Le jugement qui a été prononcé à l’encontre des parlementaires du RN et particulièrement de Marine Le Pen a suscité bien des réactions dans le monde politique. Au RN on a crié au « déni de démocratie », tandis que le premier ministre se disait troublé… On voudrait faire de cette décision judiciaire une décision politique visant à empêcher Marine Le Pen de se présenter à l’élection présidentielle de 2027. On a donc beaucoup parlé d’inéligibilité et d’exécution provisoire, mais on a un peu oublié le fond du dossier : c’est d’abord une affaire de détournement de fonds publics. Alors que depuis quelques années tout le monde, et en particulier le RN, appelle à la moralisation de la vie politique, on ne saurait admettre que ce jugement soit un prétexte pour dénoncer une prétendue « tyrannie des juges »… Il faut, certes, faire remarquer que les accusés sont présumés innocents jusqu’à épuisement des voies de recours, mais il faut aussi dire haut et fort que les textes de loi sont faits pour être appliqués pour tout le monde, y compris pour les personnalités politiques de premier plan. Finalement le RN, et pas seulement lui, voudrait remettre en cause l’état de droit en opposant les décisions judiciaires à la « souveraineté populaire ». Accepter dans ces conditions que des parlementaires, voire des membres du gouvernement, puissent critiquer une décision de justice reviendrait tout simplement à remettre en cause un principe de base de notre démocratie : la séparation des pouvoirs exécutif, législatif et judiciaire.

Haro sur la science ?

Les avancées de la science ont fortement modelé depuis plusieurs générations notre mode de vie et notre travail, elles ont été synonymes de progrès constant et de mieux-être. Bien sûr, il s’est toujours trouvé quelques « marchands de doute » – efficaces relais des grands groupes qui les rémunéraient avec pour seule boussole les gains financiers – pour remettre habilement en cause dans les médias les acquis de la science. Ainsi en a-t-il été par exemple des conséquences du tabagisme sur la santé, des effets nocifs des pesticides, des pluies acides, du trou d’ozone, et aujourd’hui du réchauffement climatique. Mais devant l’accumulation des peuves, la vérité a toujours fini par s’imposer.

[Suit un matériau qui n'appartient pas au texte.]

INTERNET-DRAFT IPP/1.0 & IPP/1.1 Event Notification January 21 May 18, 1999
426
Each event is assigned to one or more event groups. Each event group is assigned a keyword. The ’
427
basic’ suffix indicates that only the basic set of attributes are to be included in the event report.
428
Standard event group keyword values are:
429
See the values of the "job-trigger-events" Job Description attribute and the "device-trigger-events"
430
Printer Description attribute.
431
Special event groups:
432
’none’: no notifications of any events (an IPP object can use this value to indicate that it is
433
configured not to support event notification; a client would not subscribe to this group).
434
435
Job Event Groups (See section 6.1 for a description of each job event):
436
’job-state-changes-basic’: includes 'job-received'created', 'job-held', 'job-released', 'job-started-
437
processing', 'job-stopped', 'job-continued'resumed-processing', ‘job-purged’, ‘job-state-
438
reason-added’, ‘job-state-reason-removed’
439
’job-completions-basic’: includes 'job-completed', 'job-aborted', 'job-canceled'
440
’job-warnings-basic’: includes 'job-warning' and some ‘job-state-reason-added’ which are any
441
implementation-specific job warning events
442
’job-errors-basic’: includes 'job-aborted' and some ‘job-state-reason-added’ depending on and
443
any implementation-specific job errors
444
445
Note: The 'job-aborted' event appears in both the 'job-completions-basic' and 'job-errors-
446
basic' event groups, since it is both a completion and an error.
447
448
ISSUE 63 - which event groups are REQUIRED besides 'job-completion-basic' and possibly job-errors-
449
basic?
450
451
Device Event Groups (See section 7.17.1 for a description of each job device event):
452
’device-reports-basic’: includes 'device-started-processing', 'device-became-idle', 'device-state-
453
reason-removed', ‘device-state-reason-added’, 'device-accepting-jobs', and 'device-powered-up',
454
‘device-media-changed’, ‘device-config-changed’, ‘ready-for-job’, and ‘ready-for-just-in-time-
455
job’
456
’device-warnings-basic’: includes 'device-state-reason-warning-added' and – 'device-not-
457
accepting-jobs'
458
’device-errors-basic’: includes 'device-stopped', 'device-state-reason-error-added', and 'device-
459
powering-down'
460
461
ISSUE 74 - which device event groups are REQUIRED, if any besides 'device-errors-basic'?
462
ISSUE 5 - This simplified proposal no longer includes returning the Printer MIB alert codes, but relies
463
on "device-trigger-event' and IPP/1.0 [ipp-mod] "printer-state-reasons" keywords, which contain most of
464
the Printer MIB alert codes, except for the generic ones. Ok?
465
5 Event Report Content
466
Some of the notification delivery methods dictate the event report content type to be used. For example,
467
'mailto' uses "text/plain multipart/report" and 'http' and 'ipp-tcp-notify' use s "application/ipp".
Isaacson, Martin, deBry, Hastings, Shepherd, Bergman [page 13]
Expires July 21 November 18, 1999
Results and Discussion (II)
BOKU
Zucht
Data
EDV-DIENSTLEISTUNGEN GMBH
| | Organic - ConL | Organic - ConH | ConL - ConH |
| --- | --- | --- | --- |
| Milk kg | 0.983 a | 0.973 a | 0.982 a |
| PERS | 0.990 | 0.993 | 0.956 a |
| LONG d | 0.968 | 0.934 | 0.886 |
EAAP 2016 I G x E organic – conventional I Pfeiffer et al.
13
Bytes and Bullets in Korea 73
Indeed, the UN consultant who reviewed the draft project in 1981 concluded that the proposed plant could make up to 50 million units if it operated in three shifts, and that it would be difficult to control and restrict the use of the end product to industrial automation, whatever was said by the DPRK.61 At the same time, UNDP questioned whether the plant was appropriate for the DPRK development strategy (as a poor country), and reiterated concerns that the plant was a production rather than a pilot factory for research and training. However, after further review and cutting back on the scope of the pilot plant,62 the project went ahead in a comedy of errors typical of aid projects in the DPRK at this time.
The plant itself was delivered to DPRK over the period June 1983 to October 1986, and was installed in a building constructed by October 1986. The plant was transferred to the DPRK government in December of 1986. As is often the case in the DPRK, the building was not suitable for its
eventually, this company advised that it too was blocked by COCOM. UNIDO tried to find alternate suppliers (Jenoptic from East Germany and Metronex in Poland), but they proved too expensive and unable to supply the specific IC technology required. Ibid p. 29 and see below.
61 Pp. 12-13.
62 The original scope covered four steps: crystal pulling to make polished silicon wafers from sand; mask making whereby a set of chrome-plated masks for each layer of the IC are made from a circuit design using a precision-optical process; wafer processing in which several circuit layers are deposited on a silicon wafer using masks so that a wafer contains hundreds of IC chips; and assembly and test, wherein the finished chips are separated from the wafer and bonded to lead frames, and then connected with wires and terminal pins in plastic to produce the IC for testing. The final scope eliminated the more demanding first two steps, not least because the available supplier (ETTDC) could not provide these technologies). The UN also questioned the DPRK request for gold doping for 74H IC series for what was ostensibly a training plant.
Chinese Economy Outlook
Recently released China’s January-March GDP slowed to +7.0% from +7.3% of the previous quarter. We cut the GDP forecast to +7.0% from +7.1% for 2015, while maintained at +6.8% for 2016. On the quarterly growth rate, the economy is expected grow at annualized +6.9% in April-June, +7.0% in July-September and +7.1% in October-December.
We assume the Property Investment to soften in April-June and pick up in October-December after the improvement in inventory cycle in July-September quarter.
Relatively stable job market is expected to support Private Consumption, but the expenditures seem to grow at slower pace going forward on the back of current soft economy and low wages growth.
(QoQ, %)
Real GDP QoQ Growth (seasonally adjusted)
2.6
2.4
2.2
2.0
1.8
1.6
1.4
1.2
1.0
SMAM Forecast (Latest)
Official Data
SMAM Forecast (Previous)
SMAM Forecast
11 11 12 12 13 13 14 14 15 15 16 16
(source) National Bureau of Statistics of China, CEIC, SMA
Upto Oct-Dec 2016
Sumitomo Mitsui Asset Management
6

Pourtant, les attaques contre la science gagnent du terrain depuis quelques années, avec notamment le développement d’internet, des réseaux sociaux, des médias numériques et la dérégulation de l’information. Longtemps anecdotiques, elles ont accédé à une nouvelle visibilité et une audience démultipliée, aidées en cela par les médias très actifs de la complosphère, qui n’ont pas manqué de s’en faire les promoteurs.

La tendance est particulièrement marquée dans les pays qui ont vu des gouvernements autoritaires et réactionnaires accéder au pouvoir, comme la Hongrie, l’Inde, l’Argentine, et maintenant les États-Unis : le résultat des élections américaines a redonné un nouvel élan à ce mouvement, avec le duo Trump-Musk qui s’en est fait le chantre jusqu’à la caricature. Il s’agit pour eux de rejeter les connaissances qui ne sont pas en accord avec leur idéologie, leurs croyances ou leurs intérêts. En voici deux exemples éloquents : l’administration Trump a supprimé sur les sites gouvernementaux des milliers de jeux de données relatifs au climat, à l’environnement ou au genre ; elle a par ailleurs procédé à des coupes budgétaires drastiques entrainant le licenciement de centaines de scientifiques et d’experts de ces questions.

Ces attaques contre la science vont par ailleurs de conserve avec celles qui visent les services publics – accusés de tous les maux –, les femmes ou encore les minorités. Elles constituent l’une des manifestations de la progression des idées réactionnaires.

En France aussi, ces idées se diffusent partout, jusque dans les plus hautes sphères de l’Etat. Il y a eu l’exclamation de Nicolas Sarkozy « L’écologie, ça commence à bien faire », puis l’accusation d’ « éco-terrorisme » lancée par Gérald Darmanin à l’encontre des écologistes, ainsi que sa tentative avortée de dissoudre « Les amis de la Terre ». Il y a eu l’anathème « islamo-gauchisme » jeté à des scientifiques jusque dans l’enceinte de l’Assemblée nationale. Et n’oublions pas la réduction de la part du financement de l’Enseignement supérieur et de la recherche dans le budget 2025… Les signes inquiétants ne manquent pas. En témoignent également les remises en cause récentes d’organismes comme l’ADEME (Agence de l’Environnement et de la Maîtrise de l’Énergie), l’INRAE (Institut National de Recherche pour l’Agriculture, l’Alimentation et l’Environnement) ou l’OFB (Office Français de la Biodiversité).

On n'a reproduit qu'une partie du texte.